Hip Exercise

Please see the cautionary notes on our Bodyworks page before continuing.

Please try the beginners and intermediate exercises first

 

Drill 1

 

  • Lift your left foot, and place it on the floor outside your right knee.  Sit up tall and check that your spine is vertical.

  • Place your right hand behind you, palm flat and fingers pointing away from you. Don’t turn your torso yet.

  • Lay your left palm on the outside of your left ankle. You will need to begin turning to do this.

  • Continue to turn and look over your right shoulder.

 

Before you settle, check that your spine is upright and that your rear hand is placed where it can give you the most support.  Finally, check that your head has turned horizontally and has not developed a tilt.

 

  • Look out of the right-hand corners of your eyes.

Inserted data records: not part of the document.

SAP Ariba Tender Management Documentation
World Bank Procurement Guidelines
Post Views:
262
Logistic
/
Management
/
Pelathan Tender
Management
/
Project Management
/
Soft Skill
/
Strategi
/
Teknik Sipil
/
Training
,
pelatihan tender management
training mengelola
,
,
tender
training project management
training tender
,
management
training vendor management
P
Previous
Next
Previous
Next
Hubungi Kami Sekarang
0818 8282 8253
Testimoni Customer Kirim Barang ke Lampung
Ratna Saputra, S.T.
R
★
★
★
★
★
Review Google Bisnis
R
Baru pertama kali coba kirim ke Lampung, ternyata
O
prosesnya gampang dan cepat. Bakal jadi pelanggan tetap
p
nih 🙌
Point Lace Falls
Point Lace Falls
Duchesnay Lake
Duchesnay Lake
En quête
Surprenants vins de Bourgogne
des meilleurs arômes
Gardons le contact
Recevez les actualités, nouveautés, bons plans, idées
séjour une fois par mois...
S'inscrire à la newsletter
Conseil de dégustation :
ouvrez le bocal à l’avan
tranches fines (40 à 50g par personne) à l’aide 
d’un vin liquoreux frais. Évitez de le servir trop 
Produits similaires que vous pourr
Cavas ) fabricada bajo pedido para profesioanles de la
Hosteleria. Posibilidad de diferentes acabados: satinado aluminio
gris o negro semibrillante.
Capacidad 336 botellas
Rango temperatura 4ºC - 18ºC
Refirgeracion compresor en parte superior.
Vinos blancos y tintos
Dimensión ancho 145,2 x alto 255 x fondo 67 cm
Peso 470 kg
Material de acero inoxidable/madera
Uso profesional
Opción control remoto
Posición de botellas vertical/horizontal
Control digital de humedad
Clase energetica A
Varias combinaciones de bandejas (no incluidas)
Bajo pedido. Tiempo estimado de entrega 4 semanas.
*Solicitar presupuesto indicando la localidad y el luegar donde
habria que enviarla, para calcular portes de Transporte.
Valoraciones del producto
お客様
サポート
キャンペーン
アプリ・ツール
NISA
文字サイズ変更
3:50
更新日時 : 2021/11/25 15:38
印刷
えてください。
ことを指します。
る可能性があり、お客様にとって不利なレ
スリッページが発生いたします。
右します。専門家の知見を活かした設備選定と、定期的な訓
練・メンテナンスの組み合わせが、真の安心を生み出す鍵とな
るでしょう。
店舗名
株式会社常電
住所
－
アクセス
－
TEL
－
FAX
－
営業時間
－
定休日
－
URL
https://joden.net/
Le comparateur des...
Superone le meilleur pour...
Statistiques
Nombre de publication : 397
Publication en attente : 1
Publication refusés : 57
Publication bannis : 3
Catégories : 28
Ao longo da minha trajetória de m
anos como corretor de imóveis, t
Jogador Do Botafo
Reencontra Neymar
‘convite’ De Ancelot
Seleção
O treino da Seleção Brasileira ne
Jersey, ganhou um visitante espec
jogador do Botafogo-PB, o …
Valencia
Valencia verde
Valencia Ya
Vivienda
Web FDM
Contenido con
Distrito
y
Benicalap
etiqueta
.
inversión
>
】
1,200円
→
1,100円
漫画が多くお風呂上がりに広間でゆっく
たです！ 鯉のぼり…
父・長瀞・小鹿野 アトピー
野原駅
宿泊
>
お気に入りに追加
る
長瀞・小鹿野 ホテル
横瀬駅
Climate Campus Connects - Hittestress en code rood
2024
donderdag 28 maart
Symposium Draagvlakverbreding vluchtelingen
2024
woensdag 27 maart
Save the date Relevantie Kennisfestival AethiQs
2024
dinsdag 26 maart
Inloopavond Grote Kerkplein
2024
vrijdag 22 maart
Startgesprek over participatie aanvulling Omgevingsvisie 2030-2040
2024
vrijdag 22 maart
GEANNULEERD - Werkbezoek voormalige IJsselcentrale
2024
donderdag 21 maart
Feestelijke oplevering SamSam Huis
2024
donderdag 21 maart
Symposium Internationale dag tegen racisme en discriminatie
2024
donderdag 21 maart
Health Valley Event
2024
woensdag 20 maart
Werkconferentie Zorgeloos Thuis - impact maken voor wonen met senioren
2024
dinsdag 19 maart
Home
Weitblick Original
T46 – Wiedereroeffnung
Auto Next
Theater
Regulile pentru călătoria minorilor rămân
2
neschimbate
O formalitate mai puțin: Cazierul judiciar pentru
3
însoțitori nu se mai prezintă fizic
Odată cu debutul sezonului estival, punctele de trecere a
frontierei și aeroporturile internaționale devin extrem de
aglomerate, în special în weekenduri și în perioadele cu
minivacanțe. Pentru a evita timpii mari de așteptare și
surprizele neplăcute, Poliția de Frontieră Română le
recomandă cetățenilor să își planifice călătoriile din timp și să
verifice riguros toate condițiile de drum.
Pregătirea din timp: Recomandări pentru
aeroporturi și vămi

  • Settle and make room for a tiny little bit more rotation. Don’t rush.

  • Hold for 20 seconds.

  • Slowly return, head first, and relax for 20 seconds.

  • Repeat starting with the right foot.

 

Drill 2

  • Bring your left foot up beside your right knee. You need only one hand for this, so use the other one on the floor behind beside you to keep your spine tall.

  • Now use both hands to lift the foot over to the outside of your right knee.

 

Here is a major difference from the earlier version.

 

  • Lift your right arm up and over your left knee and lay the palm of the hand on the side of your left thigh, taking your left hand behind you to support your spine.

  • Turn your head to the left and look behind you.

  • Settle and make room for a tiny little bit more rotation. Don’t rush.

  • Hold for 20 seconds.

  • Slowly return, head first, and relax for 20 seconds.

  • Repeat starting with the right foot.